Charles Darwin University associate professor drafts legislation using ChatGPT

Guzyal Hill urged lawyers and law students to upskill in the area of AI

Charles Darwin University associate professor drafts legislation using ChatGPT

Charles Darwin University associate professor Guzyal Hill has used ChatGPT to draft domestic violence legislation in a study that sought to test the AI tool’s legal drafting ability.

Working together with the Australian Law Council, Hill asked ChatGPT to compare, analyse and produce legislation aimed towards domestic violence, which Hill said “represents a complex human problem, with up to 50 women dying every year in Australia alone”. She looked to determine whether AI could help generate a “high-quality definition of domestic violence”.

At the end of several test rounds. ChatGPT’s definition of domestic violence was compared with that presented by the Australian Law Council. The results revealed that “human drafting is still superior”, Hill shared in a media release.

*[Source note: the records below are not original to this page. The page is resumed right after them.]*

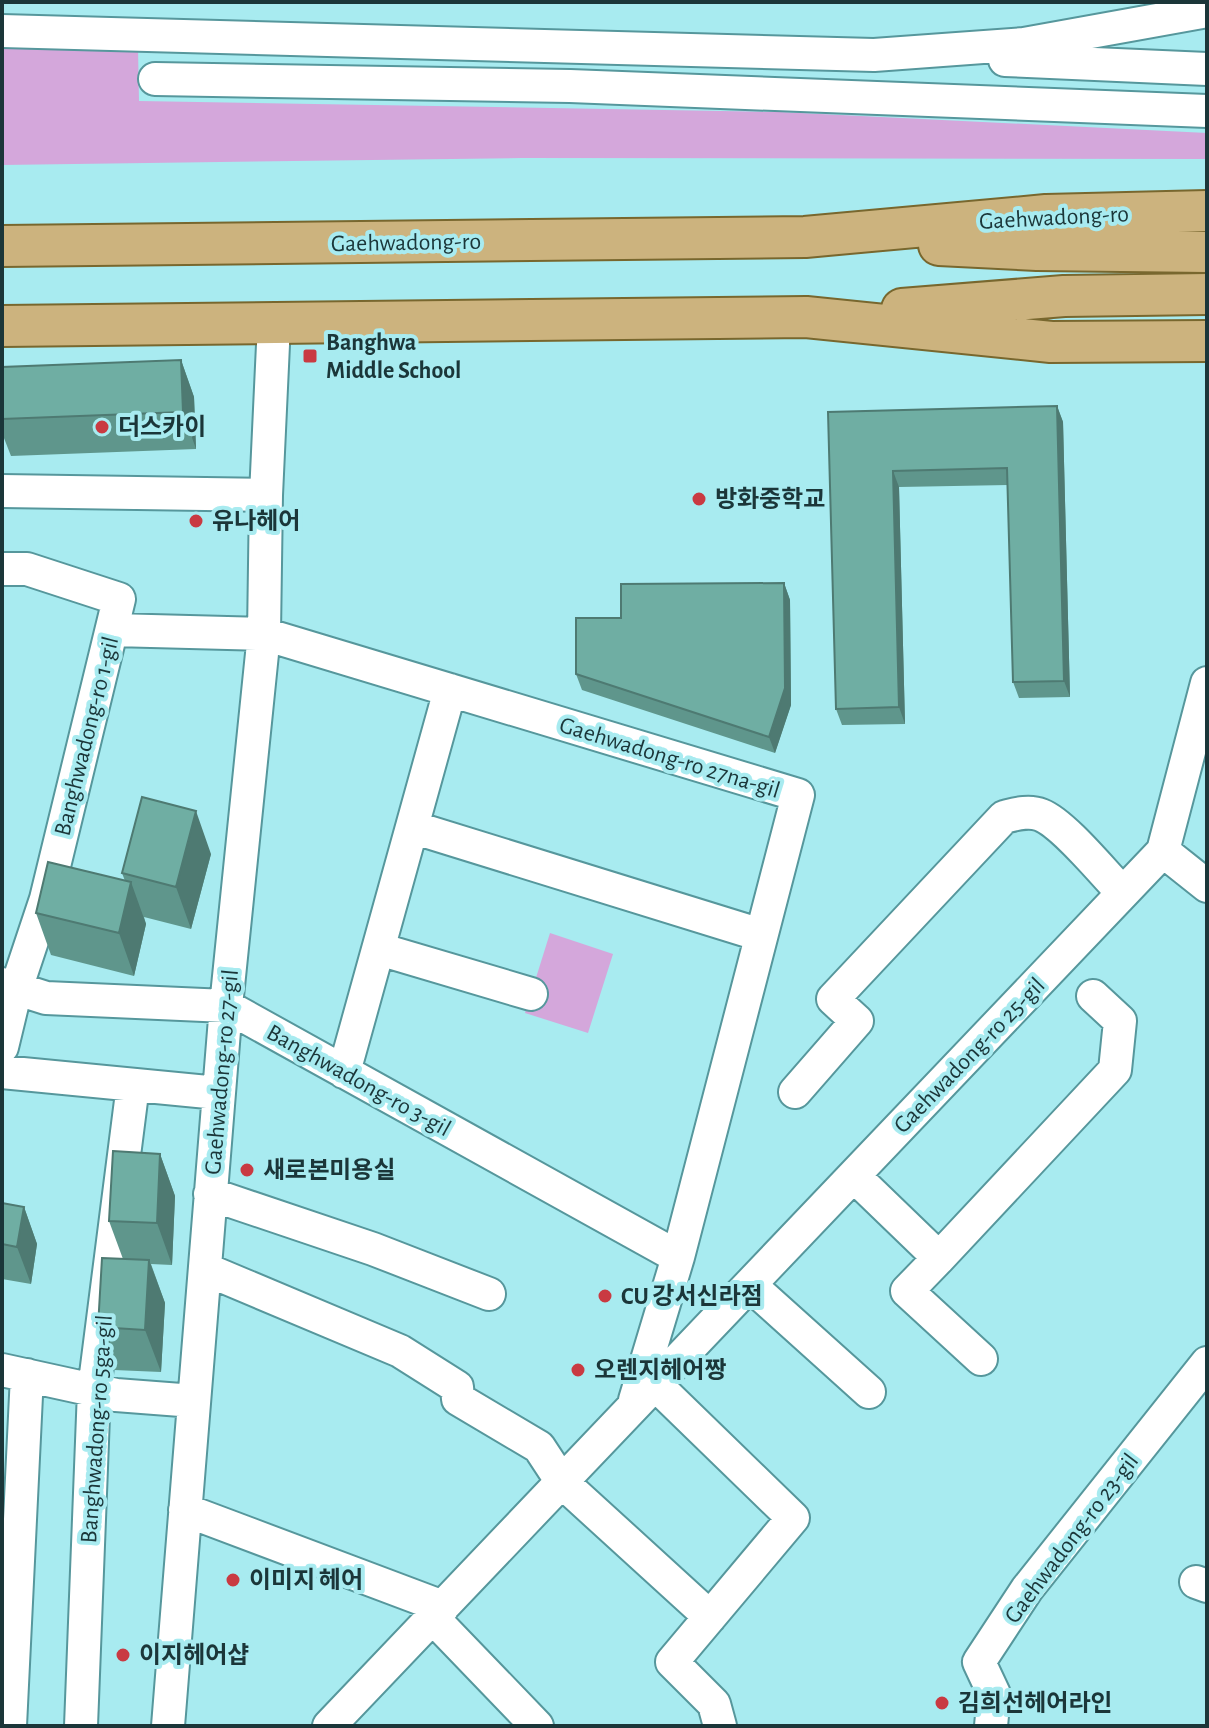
<svg xmlns="http://www.w3.org/2000/svg" width="1209" height="1728" font-family="'Alegreya Sans','Noto Sans KR',sans-serif">
<style>
.green{fill:#d4a7db}
.lines{fill:none;stroke-linecap:round;stroke-linejoin:round}
.minor-casing{stroke:#56979c;stroke-width:36}
.major-casing{stroke:#78672e;stroke-width:44}
.minor{stroke:#fff;stroke-width:32}
.major{stroke:#ccb37e;stroke-width:40}
.wall{fill:#5f968c}
.shaded-wall{fill:#4e7a72}
.building{fill:#6faea3;stroke:#4e7a72;stroke-width:2}
.poi-dot{fill:#c93a42;stroke:#a8ebf0;stroke-width:3}
.labels{text-anchor:middle;stroke-width:8;stroke-linejoin:round;paint-order:stroke}
.street-label{font-size:24px;fill:#1b3639;stroke:#a8ebf0}
.poi-label{font-size:24px;font-weight:bold;fill:#1b3639;stroke:#a8ebf0;text-anchor:start}
</style>
<rect width="100%" height="100%" fill="#a8ebf0"/>
<!-- green -->
<path class="green" d="M 2,47 L 138,48 L 139,101 L 780,112 L 1207,133 L 1207,159 L 522,158 L 2,165 Z
M 550,933 L 613,954 L 588,1033 L 525,1013 Z"/>
<g class="lines">
<defs>
<path id="minor" d="M 2,31 L 874,55 L 1024,44 L 1207,11
M 1005,60 L 1207,69
M 155,79 L 570,86 L 1207,111
M 2,491 L 266,495
M 2,569 L 27,569 L 119,599 L 46,899 L 16,989 L 2,1047
M 113,630 L 264,634 L 798,795 L 678,1257 L 635,1400
M 412,827 L 761,935
M 1163,851 L 1207,886
M 379,949 L 531,994
M 2,984 L 46,998 L 226,1006 L 678,1257
M 2,1072 L 218,1093
M 344,1072 L 450,690
M 795,1092 L 857,1021 L 833,999 L 1004,817 C 1016,814 1029,810 1041,815 C 1064,824 1104,874 1123,893
M 854,1176 L 939,1258 L 1115,1070 L 1120,1021 L 1093,996
M 210,1194 L 373,1249 L 489,1294
M 939,1258 L 907,1291 L 981,1359
M 205,1269 L 400,1351 L 457,1387 L 458,1399 L 539,1447 L 562,1482 L 710,1617
M 750,1285 L 869,1392
M 2,1370 L 116,1395 L 194,1401
M 655,1384 L 793,1518 L 672,1662 L 714,1704 L 720,1726
M 185,1510 L 443,1607
M 1196,1582 L 1207,1586
M 433,1618 L 537,1726
M 10,1726 L 27,1375
M 81,1726 L 94,1390 L 133,1085
M 168,1726 L 226,1006 L 264,634 L 266,495 L 274,323
M 329,1726 L 1163,851 L 1207,683
M 991,1726 L 994,1694 L 979,1662 L 1027,1589 L 1207,1363"/>
<path id="major" d="M 939,245 L 1037,250 L 1207,252
M 2,246 L 805,237 L 1046,215 L 1207,211
M 902,309 L 1064,296 L 1207,294
M 2,326 L 806,317 L 1051,342 L 1207,341"/>
</defs>
<!-- minor casing -->
<use href="#minor" class="minor-casing"/>
<!-- major casing -->
<use href="#major" class="major-casing"/>
<!-- minor -->
<use href="#minor" class="minor"/>
<!-- major -->
<use href="#major" class="major"/>
</g>
<!-- wall -->
<path class="wall" d="M 181,360 L 194,397 L 196,449 L 11,456 L 2,433 L 2,367 Z
M 1057,406 L 1063,422 L 1070,697 L 1019,698 L 1013,682 L 1008,485 L 899,487 L 905,724 L 842,725 L 836,709 L 828,412 Z
M 784,583 L 790,600 L 791,705 L 775,753 L 582,690 L 576,674 L 621,618 Z
M 211,854 L 191,929 L 144,917 L 146,924 L 134,976 L 51,955 L 36,913 L 125,881 L 122,873 Z
M 160,1154 L 175,1196 L 172,1265 L 151,1264 L 165,1303 L 161,1372 L 114,1370 L 98,1327 L 123,1259 L 109,1221 Z
M 2,1203 L 24,1207 L 37,1244 L 31,1284 L 2,1279 Z"/>
<!-- shaded-wall -->
<path class="shaded-wall" d="M 181,360 L 194,397 L 196,449 L 183,412 Z
M 1057,406 L 1063,422 L 1070,697 L 1064,681 Z
M 893,471 L 899,487 L 905,724 L 899,707 Z
M 784,583 L 790,600 L 791,705 L 775,753 L 769,737 Z
M 196,811 L 211,854 L 191,929 L 176,887 Z
M 131,882 L 146,924 L 134,976 L 119,933 Z
M 160,1154 L 175,1196 L 172,1265 L 157,1223 Z
M 24,1207 L 37,1244 L 31,1284 L 17,1247 Z
M 149,1260 L 165,1303 L 161,1372 L 145,1330 Z"/>
<!-- building -->
<path class="building" d="M 181,360 L 183,412 L 2,419 L 2,367 Z
M 1057,406 L 1064,681 L 1013,682 L 1007,468 L 893,471 L 899,707 L 836,709 L 828,412 Z
M 784,583 L 785,688 L 769,737 L 576,674 L 576,618 L 621,618 L 621,584 Z
M 142,797 L 196,811 L 176,887 L 122,873 Z
M 48,862 L 131,882 L 119,933 L 36,913 Z
M 113,1151 L 160,1154 L 157,1223 L 109,1221 Z
M 2,1203 L 24,1207 L 17,1247 L 2,1244 Z
M 102,1258 L 149,1260 L 145,1330 L 98,1327 Z"/>
<!-- markers -->
<g class="poi-dot">
<rect x="302" y="348" width="16" height="16" rx="4"/>
<circle cx="102" cy="427" r="8"/>
<circle cx="699" cy="499" r="8"/>
<circle cx="196" cy="521" r="8"/>
<circle cx="247" cy="1170" r="8"/>
<circle cx="605" cy="1296" r="8"/>
<circle cx="578" cy="1370" r="8"/>
<circle cx="233" cy="1580" r="8"/>
<circle cx="123" cy="1655" r="8"/>
<circle cx="942" cy="1703" r="8"/>
</g>
<g class="labels">
<!-- street labels -->
<g class="street-label">
<text transform="translate(1054 217) rotate(-3)" y="8">Gaehwadong-ro</text>
<text transform="translate(406 242) rotate(-1)" y="8">Gaehwadong-ro</text>
<text transform="translate(86 736) rotate(-76)" y="8">Banghwadong-ro 1-gil</text>
<text transform="translate(670 757) rotate(17)" y="8">Gaehwadong-ro 27na-gil</text>
<text transform="translate(969 1055) rotate(-46)" y="8">Gaehwadong-ro 25-gil</text>
<text transform="translate(221 1072) rotate(-85)" y="8">Gaehwadong-ro 27-gil</text>
<text transform="translate(359 1080) rotate(29)" y="8">Banghwadong-ro 3-gil</text>
<text transform="translate(96 1429) rotate(-86)" y="8">Banghwadong-ro 5ga-gil</text>
<text transform="translate(1071 1538) rotate(-53)" y="8">Gaehwadong-ro 23-gil</text>
</g>
<!-- poi labels -->
<g class="poi-label">
<text x="326" y="350">Banghwa<tspan x="326" dy="28">Middle School</tspan></text>
<text x="118" y="435">더스카이</text>
<text x="715" y="507">방화중학교</text>
<text x="212" y="529">유나헤어</text>
<text x="263" y="1178">새로본미용실</text>
<text x="621" y="1304">CU 강서신라점</text>
<text x="594" y="1378">오렌지헤어짱</text>
<text x="249" y="1588">이미지 헤어</text>
<text x="139" y="1663">이지헤어샵</text>
<text x="958" y="1711">김희선헤어라인</text>
</g>
</g>
<!-- border -->
<rect width="1209" height="1728" fill="none" stroke="#1b3639" stroke-width="8"/>
</svg>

Nonetheless, she pointed out that ChatGPT was “very useful in classifying and identifying underlying patterns of types of domestic violence”, and she urged lawyers and law students to upskill in the area of AI.

“Eluding or ignoring AI has many unpredictable drawbacks and at least several predictable dangers, such as making major mistakes in misuse of AI; missing an opportunity to lead the debate on the development of law with the emergence of AI; and allowing experts from other fields to develop solutions that do not consider fundamental human rights or contradict foundational principles of rule of law”, Hill said. “Without any doubt, AI poses serious risks and threats if used unchecked. Lawyers and law students should treat AI in a way that is practical, cautious, and yet curious”.

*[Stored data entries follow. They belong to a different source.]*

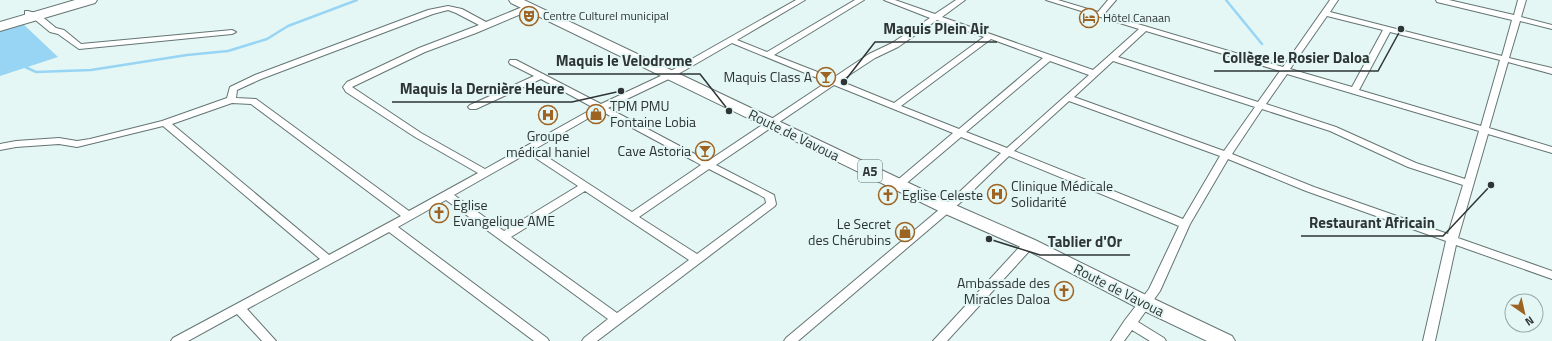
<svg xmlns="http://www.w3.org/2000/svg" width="1552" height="341" font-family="'Titillium Web',sans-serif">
<rect width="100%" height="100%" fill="#e4f7f4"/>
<path fill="#98d5f5" d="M21,22L58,57L0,76V28Z"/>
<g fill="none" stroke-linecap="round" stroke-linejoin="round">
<path stroke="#98d5f5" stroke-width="2.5" d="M1226,0L1262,44
M23,66L36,72L91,70L187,55L228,51L267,39L288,26L357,0"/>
<defs>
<path id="street" d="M796,0H805L737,40L767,52L855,0H864L774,55L833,78L869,54L892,43L930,18L884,0H895L935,14L956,0H965L942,17L1093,70L1139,29L1046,0H1058L1098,12L1108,0H1116L1104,14L1283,67L1330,0H1338L1330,12L1502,56L1512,20L1437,2L1436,0H1449L1514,15L1518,0H1526L1521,17L1552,25V29L1520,21L1509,58L1552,68V74L1508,62L1489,128L1552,147V153L1488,134L1458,238L1552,271V279L1456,245L1435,341H1423L1446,241L1306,191L1228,159L1190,224L1160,291L1138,322L1164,338L1166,341H1150L1132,330L1124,341H1111L1125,320L1149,289L1179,226L1009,156L961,202L798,341H784L786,338L953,198L1001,153L961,137L902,187H894L893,185L894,183L953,133L834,85L716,165L774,195L776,204L775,206L597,341H582L584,338L608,319L446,200L398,227L547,338L549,341H534L389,232L247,309L276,341H262L237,314L188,341H171L173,338L320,259L163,126L77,147L59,144L16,147L0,150V144L16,141L59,138L77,141L90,139L162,121L227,98L230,87L255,75L428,10L448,6L462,9L486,22L527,5H533V9L476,33L425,52L352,87L421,133L485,169L594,108L541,79L476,109H470L468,107L470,105L534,76L510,64L509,62L510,60H516L601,104L667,73ZM448,10L456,13L479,25L419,48L347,82L343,87L346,92L415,137L478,173L409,211L256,99L236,98L237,90L261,79L433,14ZM1327,16L1383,30L1352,87L1290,69ZM937,20L984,37L894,103L840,81L875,58L898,47ZM1146,31L1280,71L1258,102L1118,57ZM1390,32L1500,60L1481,126L1359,90ZM991,39L1043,58L959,129L901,106ZM732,43L827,82L708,161L608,108L673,77ZM1050,61L1089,75L1007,148L966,132ZM1113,61L1255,107L1224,151L1074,97ZM1287,74L1479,131L1465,179L1416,163L1336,127L1266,104ZM1069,101L1220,156L1183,219L1014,151ZM232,103L251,104L401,216L329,255L172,124ZM1262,109L1330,131L1408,167L1463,185L1448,234L1314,187L1232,154ZM601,111L694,161L701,165L632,212L535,149ZM528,153L578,186L504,231L454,195ZM709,169L758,194L765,198L766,203L697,254L639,217ZM585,191L689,260L617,313L511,237Z
M25,11H28L39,14L56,28L64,30L81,44L232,30L236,32L232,34L79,49L58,34L50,32L33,18L25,15Z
M1029,240L1033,241L1035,244L1033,247L947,341H933L1025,241Z"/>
<path id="primary" d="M509,0H524L953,204L1035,240L1152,298L1232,336L1235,341H1207L1138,308L1023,248L941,212L511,3Z"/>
<path id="highway" d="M75,0H97L95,3L0,31V22Z"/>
</defs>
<use href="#street" stroke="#647572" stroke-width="2"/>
<use href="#primary" stroke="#647572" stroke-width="2"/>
<use href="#highway" stroke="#647572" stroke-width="2"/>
<use href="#street" fill="#fff" fill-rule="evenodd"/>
<use href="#primary" fill="#fff" fill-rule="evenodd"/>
<use href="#highway" fill="#fff" fill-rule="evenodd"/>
</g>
<defs>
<symbol id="theatre-ring" viewBox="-11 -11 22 22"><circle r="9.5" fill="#e4f7f4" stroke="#9d6322" stroke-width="1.5"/><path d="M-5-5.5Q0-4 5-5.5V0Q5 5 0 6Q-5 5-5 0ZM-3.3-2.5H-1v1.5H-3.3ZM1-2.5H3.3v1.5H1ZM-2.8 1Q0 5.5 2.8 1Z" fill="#9d6322"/></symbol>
<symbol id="hotel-ring" viewBox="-11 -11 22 22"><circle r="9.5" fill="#e4f7f4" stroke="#9d6322" stroke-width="1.5"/><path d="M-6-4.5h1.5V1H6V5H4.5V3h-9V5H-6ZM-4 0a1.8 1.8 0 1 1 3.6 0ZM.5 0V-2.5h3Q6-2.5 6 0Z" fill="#9d6322"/></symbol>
<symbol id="bar-ring" viewBox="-11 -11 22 22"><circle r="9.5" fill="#e4f7f4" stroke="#9d6322" stroke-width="1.5"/><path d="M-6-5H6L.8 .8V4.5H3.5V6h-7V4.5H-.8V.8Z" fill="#9d6322"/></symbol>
<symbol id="shop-ring" viewBox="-11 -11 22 22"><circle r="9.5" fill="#e4f7f4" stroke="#9d6322" stroke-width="1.5"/><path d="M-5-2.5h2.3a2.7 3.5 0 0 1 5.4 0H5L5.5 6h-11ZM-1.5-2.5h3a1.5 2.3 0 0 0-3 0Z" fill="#9d6322"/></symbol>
<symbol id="hospital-ring" viewBox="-11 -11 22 22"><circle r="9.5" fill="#e4f7f4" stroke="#9d6322" stroke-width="1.5"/><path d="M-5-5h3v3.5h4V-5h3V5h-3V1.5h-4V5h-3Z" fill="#9d6322"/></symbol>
<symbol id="church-ring" viewBox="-11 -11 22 22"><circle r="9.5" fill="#e4f7f4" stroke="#9d6322" stroke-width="1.5"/><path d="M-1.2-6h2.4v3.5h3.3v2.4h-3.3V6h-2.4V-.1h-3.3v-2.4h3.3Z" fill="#9d6322"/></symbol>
</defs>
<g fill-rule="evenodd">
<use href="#theatre-ring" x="518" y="5" width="22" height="22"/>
<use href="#hotel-ring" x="1078" y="7" width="22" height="22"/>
<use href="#bar-ring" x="815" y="66" width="22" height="22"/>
<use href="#shop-ring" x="585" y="103" width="22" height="22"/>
<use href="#hospital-ring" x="537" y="104" width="22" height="22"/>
<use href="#bar-ring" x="694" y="140" width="22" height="22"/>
<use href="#hospital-ring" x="986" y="183" width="22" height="22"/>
<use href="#church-ring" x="877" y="184" width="22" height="22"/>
<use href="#church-ring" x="428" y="202" width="22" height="22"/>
<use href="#shop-ring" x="894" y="221" width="22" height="22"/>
<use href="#church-ring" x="1053" y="280" width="22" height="22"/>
</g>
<g text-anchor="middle" stroke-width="4" stroke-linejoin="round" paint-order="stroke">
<g font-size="12" fill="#2e3534" stroke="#e4f7f4" text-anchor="start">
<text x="543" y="20">Centre Culturel municipal</text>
<text x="1103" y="22">Hôtel Canaan</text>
</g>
<rect fill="#e4f7f4" stroke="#656f6e" stroke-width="1" x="858" y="160" width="24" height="22" rx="3"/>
<g font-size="13" font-weight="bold" fill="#2e3534">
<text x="870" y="176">A5</text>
</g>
<g font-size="14" fill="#2e3534" stroke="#e4f7f4" text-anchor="end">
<text x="812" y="82">Maquis Class A</text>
<text x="610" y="111" text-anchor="start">TPM PMU<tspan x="610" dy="16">Fontaine Lobia</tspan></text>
<text x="548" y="141" text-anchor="middle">Groupe<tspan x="548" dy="16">médical haniel</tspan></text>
<text x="691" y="156">Cave Astoria</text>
<text x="1011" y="191" text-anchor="start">Clinique Médicale<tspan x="1011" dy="16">Solidarité</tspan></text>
<text x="902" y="200" text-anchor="start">Eglise Celeste</text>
<text x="453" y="210" text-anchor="start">Eglise<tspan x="453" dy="16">Evangelique AME</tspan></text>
<text x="891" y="229">Le Secret<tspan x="891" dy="16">des Chérubins</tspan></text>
<text x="1050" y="288">Ambassade des<tspan x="1050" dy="16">Miracles Daloa</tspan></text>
</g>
<g font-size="14" fill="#2e3534" stroke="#e4f7f4">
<text transform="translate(794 135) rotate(26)" y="5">Route de Vavoua</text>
<text transform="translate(1119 290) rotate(27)" y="5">Route de Vavoua</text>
</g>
</g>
<path fill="none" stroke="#2e3534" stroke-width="1.5" d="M844 82L875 42H997M1401 29L1378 71H1214M729 111L700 74H548M621 91L572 102H392M1491 185L1443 236H1301M989 239L1040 255H1130"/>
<g fill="#2e3534" stroke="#e4f7f4" stroke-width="1.5">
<circle cx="844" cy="82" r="4"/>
<circle cx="1401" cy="29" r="4"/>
<circle cx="729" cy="111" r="4"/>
<circle cx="621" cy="91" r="4"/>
<circle cx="1491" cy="185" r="4"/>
<circle cx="989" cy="239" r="4"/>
</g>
<g font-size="15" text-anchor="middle" font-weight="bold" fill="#2e3534" stroke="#e4f7f4" stroke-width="4" stroke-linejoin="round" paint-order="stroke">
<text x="936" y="34">Maquis Plein Air</text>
<text x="1296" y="63">Collège le Rosier Daloa</text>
<text x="624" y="66">Maquis le Velodrome</text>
<text x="482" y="94">Maquis la Dernière Heure</text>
<text x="1372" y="228">Restaurant Africain</text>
<text x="1085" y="247">Tablier d'Or</text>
</g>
<g transform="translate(1524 313) rotate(146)"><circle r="19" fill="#e4f7f4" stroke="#9ba9a7"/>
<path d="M0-3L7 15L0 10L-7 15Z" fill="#9d6322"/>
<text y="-6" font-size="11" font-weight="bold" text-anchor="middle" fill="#2e3534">N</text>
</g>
</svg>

She added that there was an opportunity to for AI to change the way lawyers approached the law.

“At this point, AI systems are an augmentation of human acuity rather than an abrogation of legal analysis and reasoning. We, as lawyers, have an opportunity to inhabit this new AI domain with the potential to transform law and the way we approach law globally”, Hill said.

Hill’s findings were published last December in The Loophole: Journal of the Commonwealth Association of Legislative Counsel.